How many different ways can you distribute $5$ apples and $8$ oranges among six children if every child must receive at least one piece of fruit? If there is a way to solve this using PĆ³lya-Redfield that would be great, but I cannot figure out the group elements.
I know this is a duplicate of: How many different ways can you distribute 5 apples and 8 oranges among six children?. But I can not comment on this or contact the member who explained the task.
Could someone explain in more detail how to apply this, especially how to evaluate the sums?
Maybe someone has more examples? Or even a book with solved exercises?
The main Problem is i dont know what i need to know in order to apply it.
Application 1: How many distinct circular necklace patterns are possible with n beads, these being available in k colors.
It could be solved by Burnside's lemma but I also have no clue to to apply it.
Best Answer
I don't think this is a case for Polya theory. In the following I propose a generating function approach. I'm assuming the apples indistinguishable, the oranges indistinguishable, but the children distinguishable.

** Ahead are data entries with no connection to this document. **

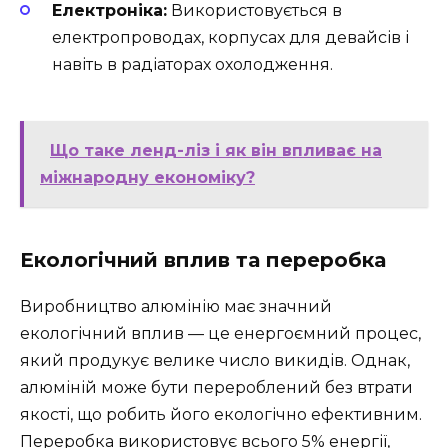
Електроніка:
Використовується в
електропроводах, корпусах для девайсів і
навіть в радіаторах охолодження.
Що таке ленд-ліз і як він впливає на
міжнародну економіку?
Екологічний вплив та переробка
Виробництво алюмінію має значний
екологічний вплив — це енергоємний процес,
який продукує велике число викидів. Однак,
алюміній може бути перероблений без втрати
якості, що робить його екологічно ефективним.
Переробка використовує всього 5% енергії,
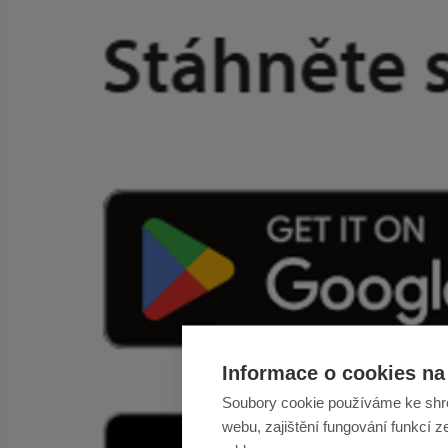
Informace o cookies na 
Soubory cookie používáme ke shr
webu, zajištění fungování funkcí z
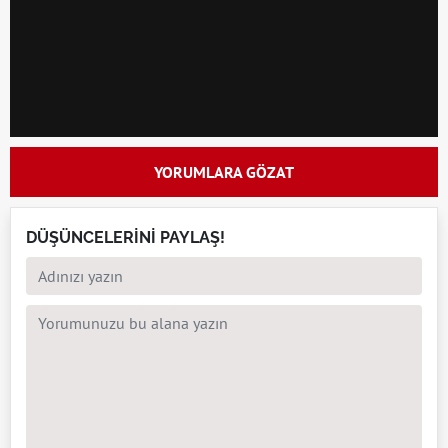
YORUMLARA GÖZAT
DÜŞÜNCELERİNİ PAYLAŞ!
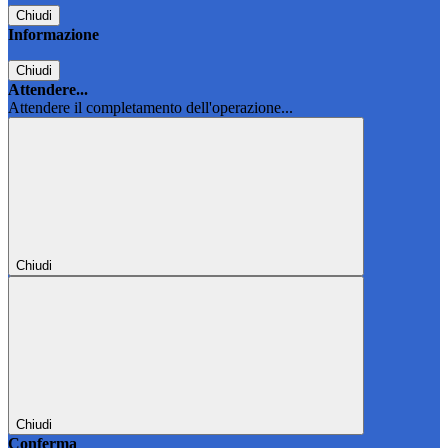
Chiudi
Informazione
Chiudi
Attendere...
Attendere il completamento dell'operazione...
Chiudi
Chiudi
Conferma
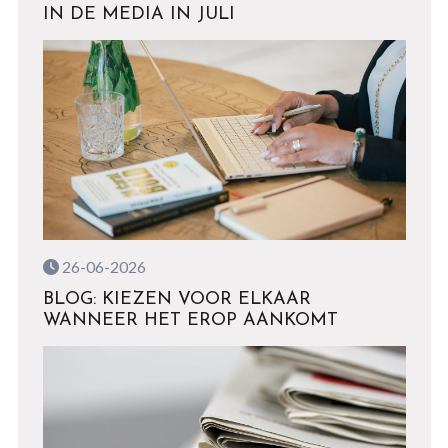
IN DE MEDIA IN JULI
26-06-2026
BLOG: KIEZEN VOOR ELKAAR
WANNEER HET EROP AANKOMT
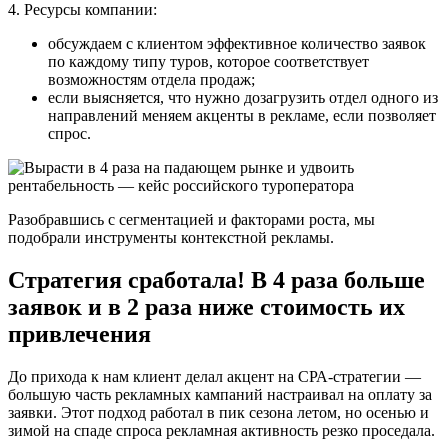
4. Ресурсы компании:
обсуждаем с клиентом эффективное количество заявок
по каждому типу туров, которое соответствует
возможностям отдела продаж;
если выясняется, что нужно дозагрузить отдел одного из
направлений меняем акценты в рекламе, если позволяет
спрос.
Разобравшись с сегментацией и факторами роста, мы
подобрали инструменты контекстной рекламы.
Стратегия сработала! В 4 раза больше
заявок и в 2 раза ниже стоимость их
привлечения
До прихода к нам клиент делал акцент на СРА-стратегии —
большую часть рекламных кампаний настраивал на оплату за
заявки. Этот подход работал в пик сезона летом, но осенью и
зимой на спаде спроса рекламная активность резко проседала.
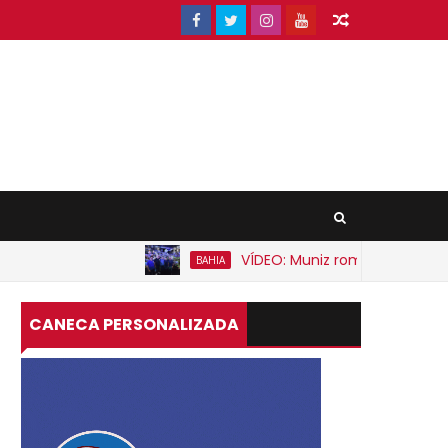
VÍDEO: Muniz rompe expectativa e anunc
BAHIA
CANECA PERSONALIZADA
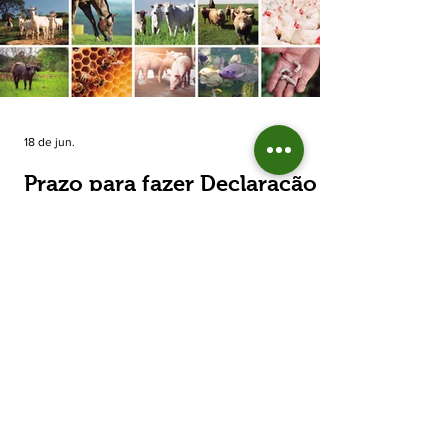
estimada de 31,5% na área plantada no Rio
Grande do Sul, para cerca de 790 mil
hectares. A decisão de reduzir o plantio
expõe um cenário de cautela no campo. De
acordo com a Fecoagro/RS, a retração não
aparece de forma isolada: nos quatro cicl
18 de jun.
Prazo para fazer Declaração
Anual do Rebanho termina
em duas semanas
Prazo para fazer Declaração Anual do
Rebanho termina em duas semanas - Até o
momento, 53,37% das Declarações foram
entregues Termina em duas semanas o prazo
para entrega da Declaração Anual do
Rebanho 2026 da Secretaria da Agricultura,
Pecuária, Produção Sustentável e Irrigação
(Seapi). O prazo final é o dia 30 de junho. Até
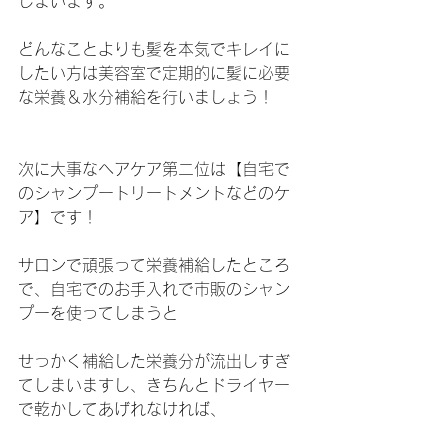
しまいます。
どんなことよりも髪を本気でキレイに
したい方は美容室で定期的に髪に必要
な栄養＆水分補給を行いましょう！
次に大事なヘアケア第二位は【自宅で
のシャンプートリートメントなどのケ
ア】です！
サロンで頑張って栄養補給したところ
で、自宅でのお手入れで市販のシャン
プーを使ってしまうと
せっかく補給した栄養分が流出しすぎ
てしまいますし、きちんとドライヤー
で乾かしてあげれなければ、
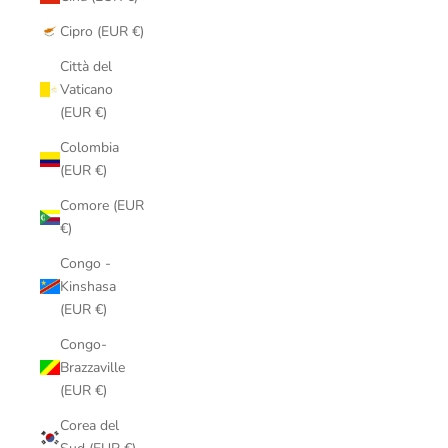
Cipro (EUR €)
Città del
Vaticano
(EUR €)
Colombia
(EUR €)
Comore (EUR
€)
Congo -
Kinshasa
(EUR €)
Congo-
Brazzaville
(EUR €)
Corea del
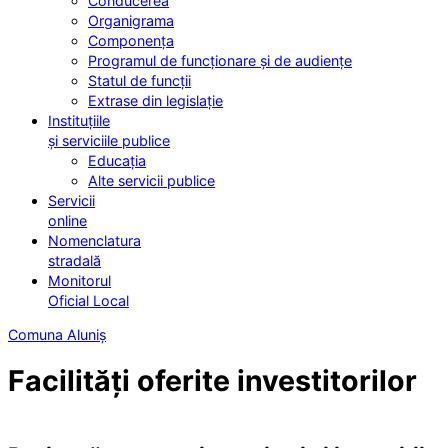
Conducerea
Organigrama
Componența
Programul de funcționare și de audiențe
Statul de funcții
Extrase din legislație
Instituțiile
și serviciile publice
Educația
Alte servicii publice
Servicii
online
Nomenclatura
stradală
Monitorul
Oficial Local
Comuna Aluniș
Facilități oferite investitorilor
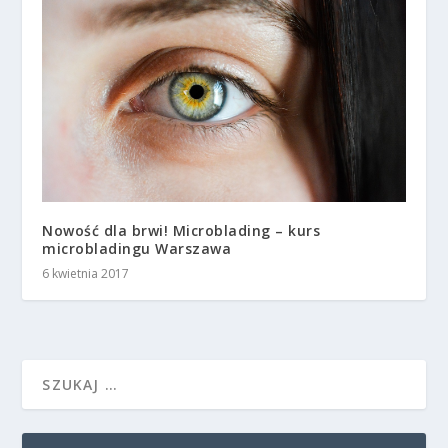
Nowość dla brwi! Microblading – kurs
microbladingu Warszawa
6 kwietnia 2017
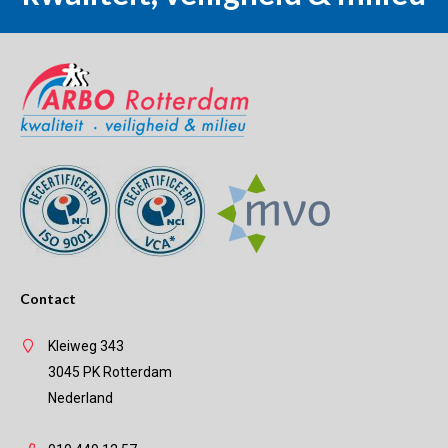
Contact
Kleiweg 343
3045 PK Rotterdam
Nederland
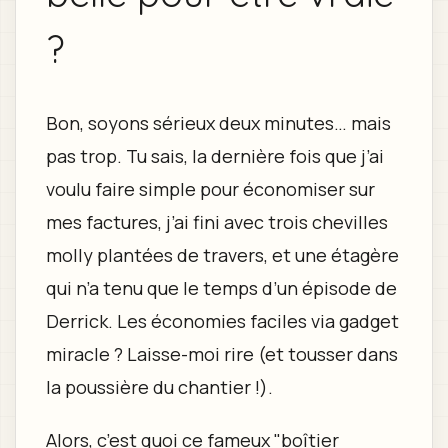
?
Bon, soyons sérieux deux minutes… mais
pas trop. Tu sais, la dernière fois que j’ai
voulu faire simple pour économiser sur
mes factures, j’ai fini avec trois chevilles
molly plantées de travers, et une étagère
qui n’a tenu que le temps d’un épisode de
Derrick. Les économies faciles via gadget
miracle ? Laisse-moi rire (et tousser dans
la poussière du chantier !).
Alors, c’est quoi ce fameux "boîtier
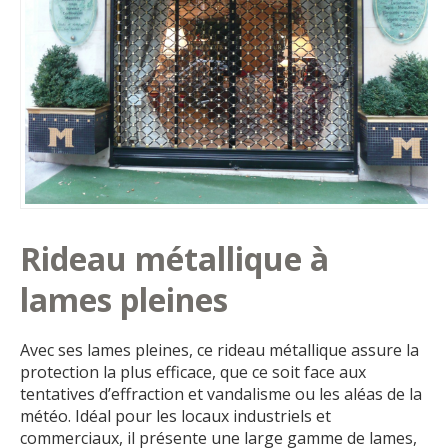
Rideau métallique à
lames pleines
Avec ses lames pleines, ce rideau métallique assure la
protection la plus efficace, que ce soit face aux
tentatives d’effraction et vandalisme ou les aléas de la
météo. Idéal pour les locaux industriels et
commerciaux, il présente une large gamme de lames,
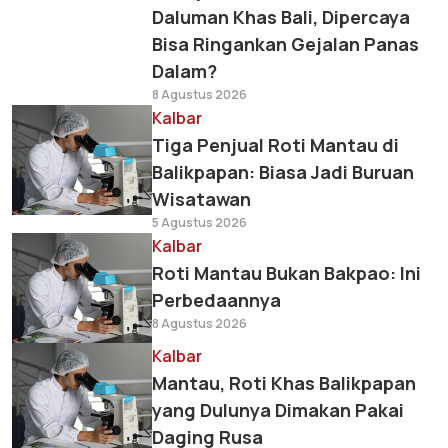
Daluman Khas Bali, Dipercaya
Bisa Ringankan Gejalan Panas
Dalam?
8 Agustus 2026
Kalbar
Tiga Penjual Roti Mantau di
Balikpapan: Biasa Jadi Buruan
Wisatawan
5 Agustus 2026
Kalbar
Roti Mantau Bukan Bakpao: Ini
Perbedaannya
8 Agustus 2026
Kalbar
Mantau, Roti Khas Balikpapan
yang Dulunya Dimakan Pakai
Daging Rusa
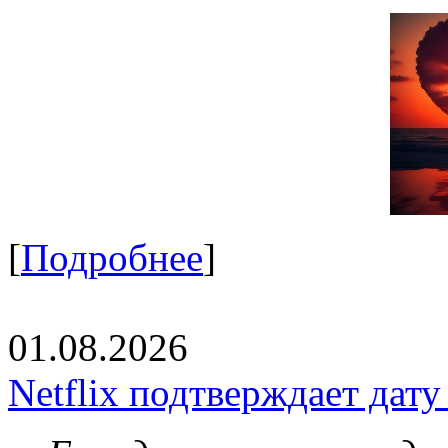
[
Подробнее
]
01.08.2026
Netflix подтверждает дат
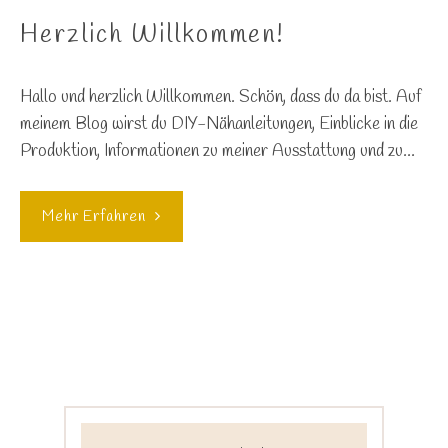
Herzlich Willkommen!
Hallo und herzlich Willkommen. Schön, dass du da bist. Auf
meinem Blog wirst du DIY-Nähanleitungen, Einblicke in die
Produktion, Informationen zu meiner Ausstattung und zu…
Mehr Erfahren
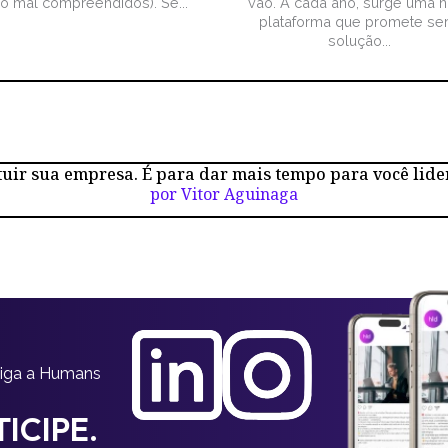
ão mal compreendidos). Se...
vão. A cada ano, surge uma 
plataforma que promete ser
solução...
tuir sua empresa. É para dar mais tempo para você lide
por Vitor Aguinaga
siga a Humans
ICIPE.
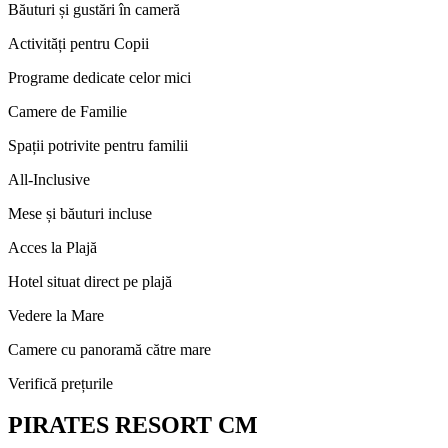
Băuturi și gustări în cameră
Activități pentru Copii
Programe dedicate celor mici
Camere de Familie
Spații potrivite pentru familii
All-Inclusive
Mese și băuturi incluse
Acces la Plajă
Hotel situat direct pe plajă
Vedere la Mare
Camere cu panoramă către mare
Verifică prețurile
PIRATES RESORT CM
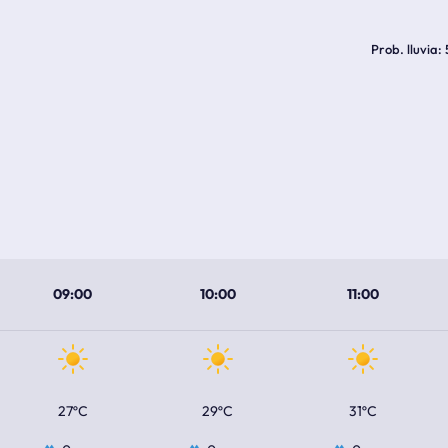
Prob. lluvia
09:00
10:00
11:00
27ºC
29ºC
31ºC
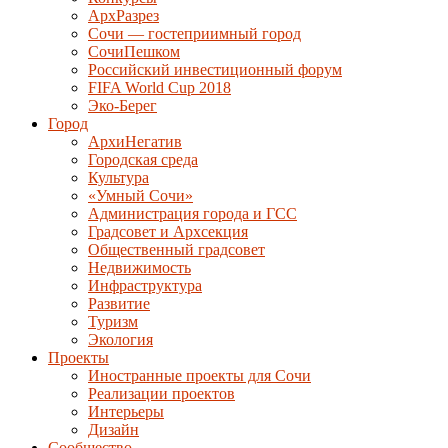
АрхРазрез
Сочи — гостеприимный город
СочиПешком
Российский инвестиционный форум
FIFA World Cup 2018
Эко-Берег
Город
АрхиНегатив
Городская среда
Культура
«Умный Сочи»
Администрация города и ГСС
Градсовет и Архсекция
Общественный градсовет
Недвижимость
Инфраструктура
Развитие
Туризм
Экология
Проекты
Иностранные проекты для Сочи
Реализации проектов
Интерьеры
Дизайн
Сообщество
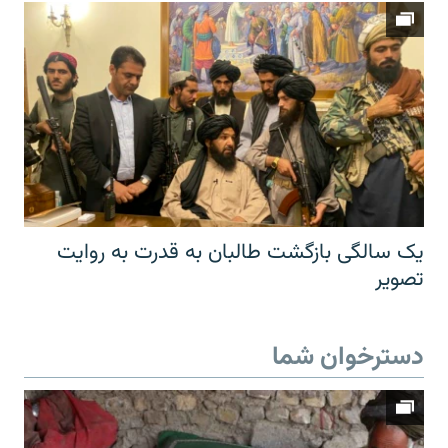
یک سالگی بازگشت طالبان به قدرت به روایت
تصویر
دسترخوان شما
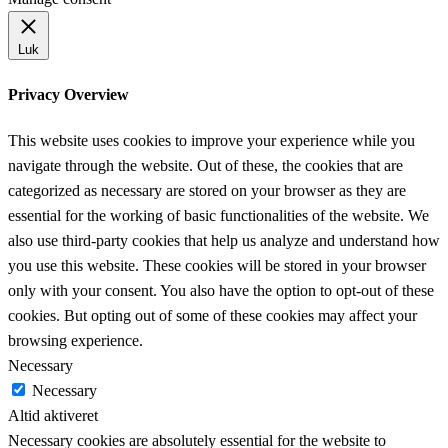
Luk
Privacy Overview
This website uses cookies to improve your experience while you
navigate through the website. Out of these, the cookies that are
categorized as necessary are stored on your browser as they are
essential for the working of basic functionalities of the website. We
also use third-party cookies that help us analyze and understand how
you use this website. These cookies will be stored in your browser
only with your consent. You also have the option to opt-out of these
cookies. But opting out of some of these cookies may affect your
browsing experience.
Necessary
Necessary
Altid aktiveret
Necessary cookies are absolutely essential for the website to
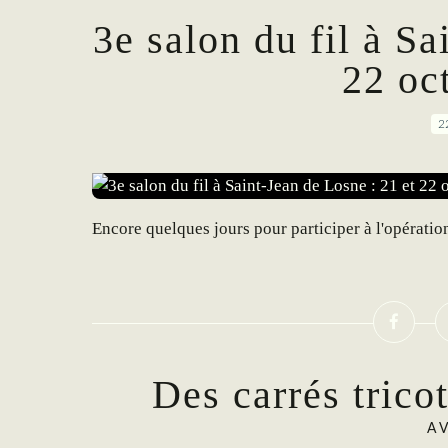
3e salon du fil à Sa
22 oc
2
Encore quelques jours pour participer à l'opératio
Des carrés trico
A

Assume for the moment that there is an unlimited supply of apples and oranges. An individual child can receive $j$ apples and $k$ oranges, whereby $j+k\geq1$. This option will enter with weight $x^jy^k$ into the following calculation. The formal sum of all options for one child then is $$f(x,y):={1\over1-x}{1\over1-y}-1={x+y-xy\over(1-x)(1-y)}\ .$$ In the product $f(x,y)\cdot f(x,y)$ each option $x^{j'}y^{k'}$ of a first child is multiplied with each option $x^{j''}y^{k''}$ of a second child and stored as $x^{j'+j''}y^{k'+k''}$. Collecting terms of same combined degrees $(j,k)$ then counts the number of allocations where the two children together have received $j$ apples and $k$ oranges. It follows that the combined options for all six children sum up to $$f^6(x,y)=(x+y-xy)^6\>\sum_{j=0}^\infty{-6\choose j}(-x)^j\>\sum_{k=0}^\infty{-6\choose k}(-y)^k\ ,$$ and the number $N$ we are after is the coefficient of $x^5y^8$ in this expansion. We therefore can restrict the first sum to $j\leq5$ and the second sum to $k\leq8$ and then let Mathematica do the work. The answer is $N=70\,608$.